Speaking of queer people and drag queens, let’s take a small sidebar to talk about appropriation of language.
Queer people made up our own language decades ago. Shade, vogue, work, look, trade and more all mean something very different to the average gay man or drag queen. This language was created first and most importantly out of safety. Moons ago, being a gay man was not a fashionable thing to be and these codes and secret languages kept gay men and women safe from a hostile world. This secret language kept gay people alive and safe during the AIDS epidemic, during Stonewall and during the rough and tumble conservative eras in American History that you won’t learn about in history class. And as much as I love RuPaul’s Drag Race there’s been an entire generation and section of the populous that gets to “speak Drag Queen” without any of the background knowledge about it. And what’s even more frustrating is watching a woman at Walmart say “YAS, QUEEN. SLAY!” while also refusing to let LGBT people have the save civil liberties they deserve.
You don’t get to say “Yes, queen! Work!” and also think that gay people are still going to Hell because of religious dogma.

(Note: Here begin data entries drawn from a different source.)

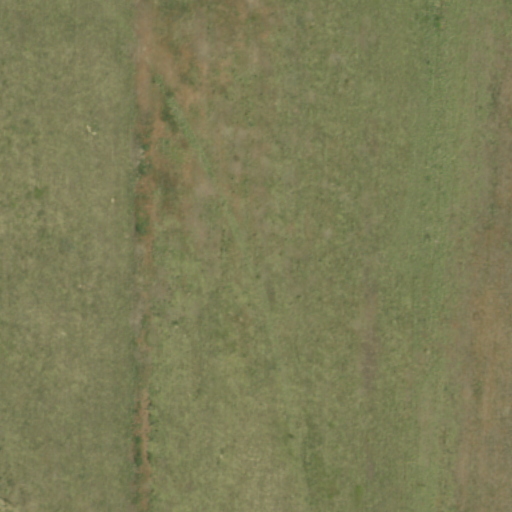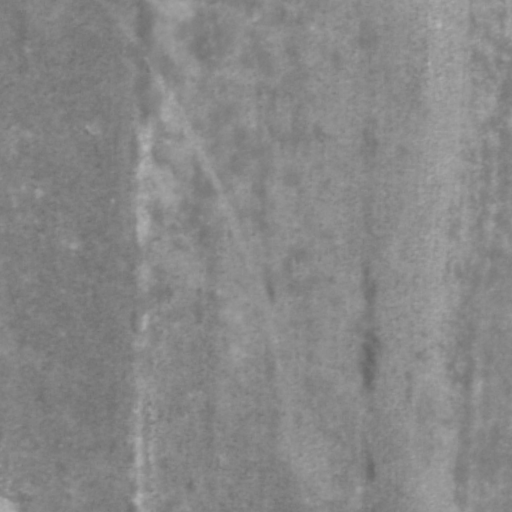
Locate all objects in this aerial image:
crop: (255, 256)
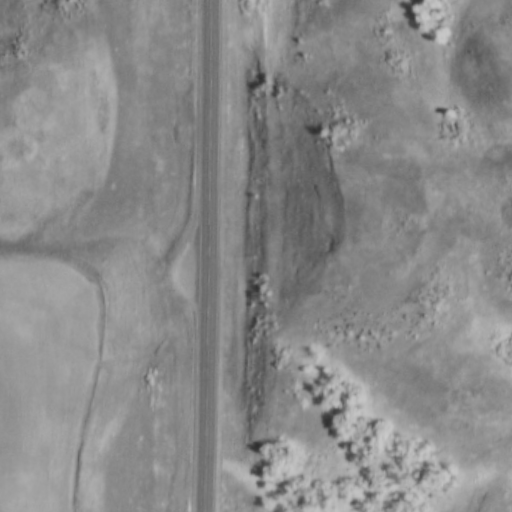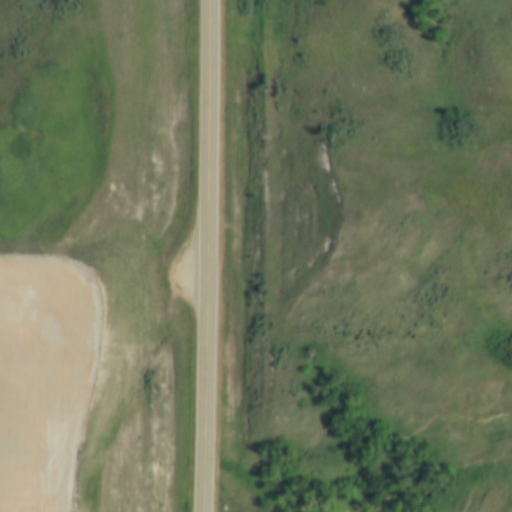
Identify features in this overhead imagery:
road: (208, 256)
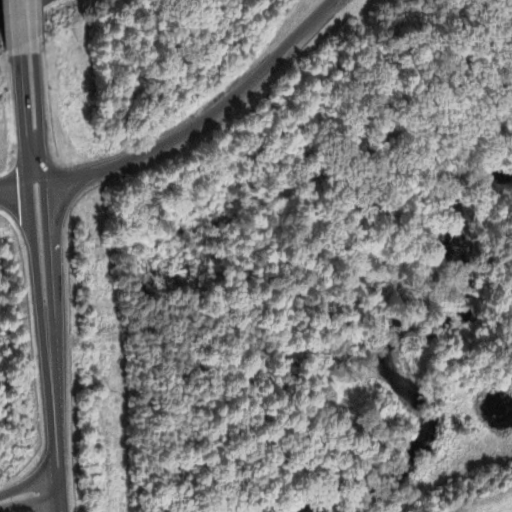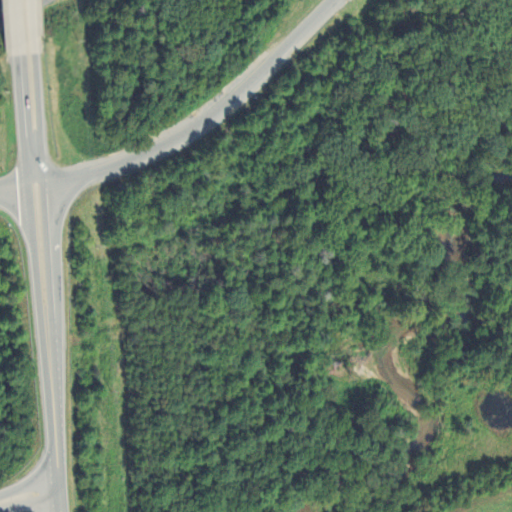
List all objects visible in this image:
road: (12, 6)
road: (22, 30)
road: (200, 120)
road: (18, 183)
road: (45, 285)
road: (31, 487)
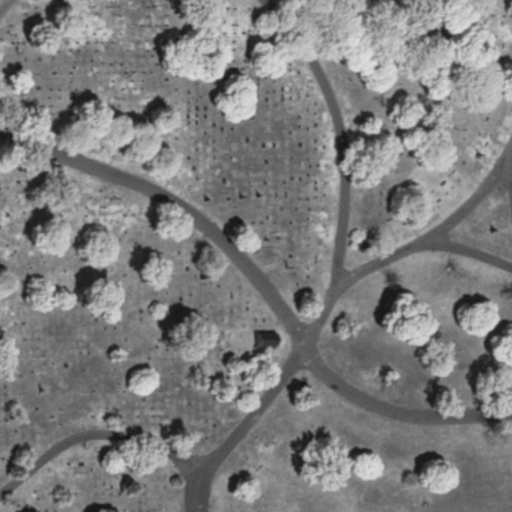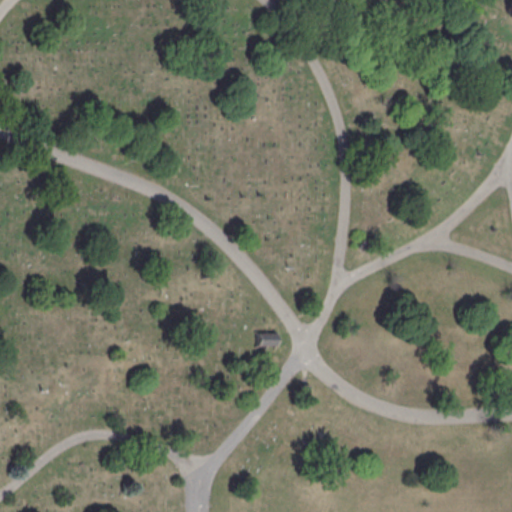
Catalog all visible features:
road: (4, 5)
road: (508, 166)
road: (426, 235)
road: (464, 250)
park: (256, 256)
road: (336, 266)
road: (261, 282)
building: (266, 339)
road: (96, 434)
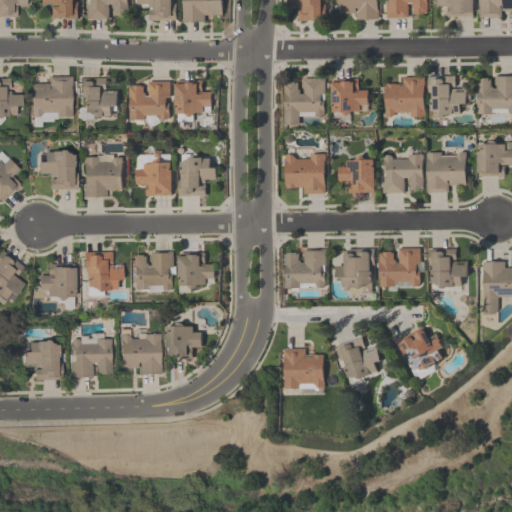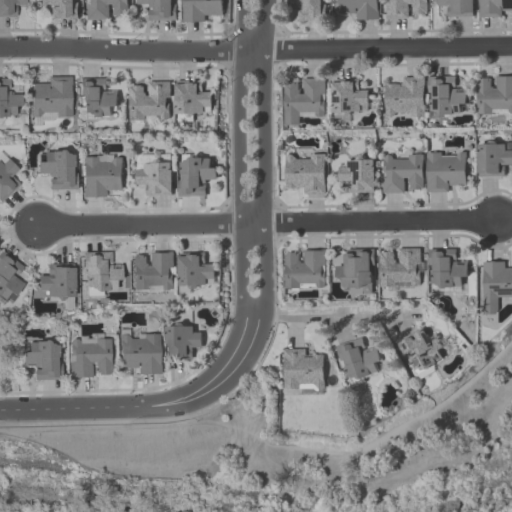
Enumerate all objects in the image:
building: (9, 7)
building: (10, 7)
building: (404, 7)
building: (457, 7)
building: (458, 7)
building: (493, 7)
building: (60, 8)
building: (105, 8)
building: (359, 8)
building: (407, 8)
building: (493, 8)
building: (62, 9)
building: (107, 9)
building: (158, 9)
building: (159, 9)
building: (199, 9)
building: (309, 9)
building: (309, 9)
building: (360, 9)
building: (200, 10)
road: (255, 50)
building: (494, 95)
building: (494, 95)
building: (347, 96)
building: (405, 96)
building: (445, 96)
building: (446, 96)
building: (49, 97)
building: (96, 97)
building: (190, 98)
building: (350, 98)
building: (406, 98)
building: (97, 99)
building: (303, 99)
building: (52, 100)
building: (149, 100)
building: (192, 100)
building: (305, 100)
building: (151, 101)
building: (492, 159)
building: (493, 159)
building: (59, 169)
building: (57, 170)
building: (444, 170)
building: (445, 170)
building: (306, 172)
building: (401, 172)
building: (155, 173)
building: (305, 173)
building: (403, 173)
building: (196, 175)
building: (357, 175)
building: (359, 175)
building: (100, 176)
building: (101, 176)
building: (194, 176)
building: (6, 177)
building: (155, 177)
building: (6, 178)
road: (241, 194)
road: (265, 203)
road: (264, 222)
building: (399, 267)
building: (400, 267)
building: (304, 268)
building: (445, 268)
building: (306, 269)
building: (356, 269)
building: (447, 269)
building: (151, 270)
building: (193, 270)
building: (196, 270)
building: (98, 272)
building: (153, 272)
building: (356, 272)
building: (100, 273)
building: (8, 278)
building: (10, 279)
building: (496, 280)
building: (56, 281)
building: (497, 281)
building: (57, 285)
road: (334, 314)
building: (180, 341)
building: (182, 341)
building: (420, 349)
building: (421, 351)
building: (139, 353)
building: (140, 353)
building: (88, 357)
building: (90, 357)
building: (357, 358)
building: (44, 359)
building: (42, 360)
building: (359, 360)
building: (301, 368)
building: (303, 369)
road: (206, 388)
road: (101, 408)
road: (272, 444)
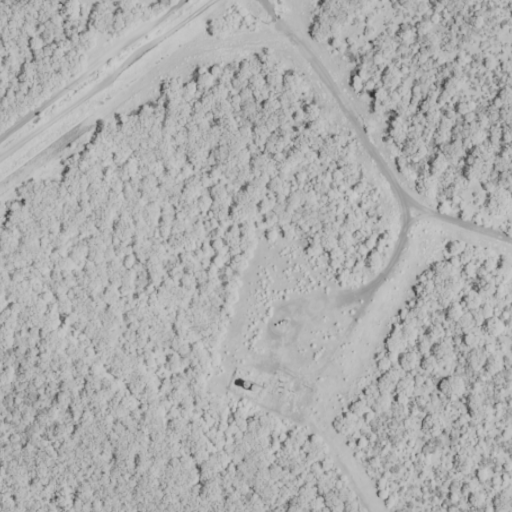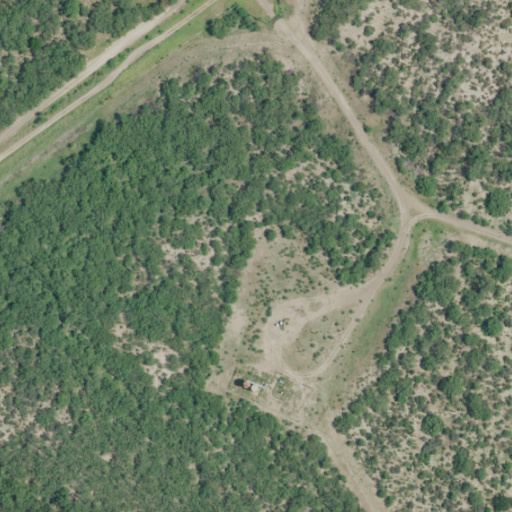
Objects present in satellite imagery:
road: (109, 79)
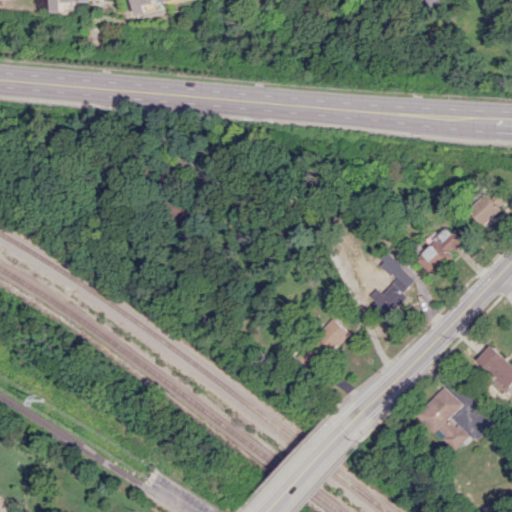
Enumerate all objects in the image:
building: (429, 2)
building: (64, 3)
building: (143, 5)
road: (237, 98)
road: (493, 113)
road: (493, 117)
road: (493, 123)
building: (484, 209)
road: (330, 245)
building: (441, 249)
road: (506, 266)
road: (505, 280)
building: (391, 288)
road: (459, 289)
road: (506, 289)
building: (328, 340)
road: (425, 347)
railway: (201, 362)
building: (497, 364)
road: (433, 365)
railway: (170, 386)
power tower: (41, 399)
building: (446, 418)
road: (94, 452)
road: (288, 460)
park: (110, 462)
road: (306, 467)
road: (329, 474)
parking lot: (178, 496)
road: (239, 511)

Cultural gentrification and appropriation are one of the most exhausting aspects of the modern pop culture landscape. It’s right up there with microaggressions as far as things that just wear me down. Gentrification and appropriation suck the life and history out a thing that matters to a minority community, sanitizes it and re-sells it at a higher rate that often locks out the original owners of that media, act or pattern for mass consumption. But through education, careful research and analysis of media trends and a decent level of empathy: we can combat cultural gentrification together.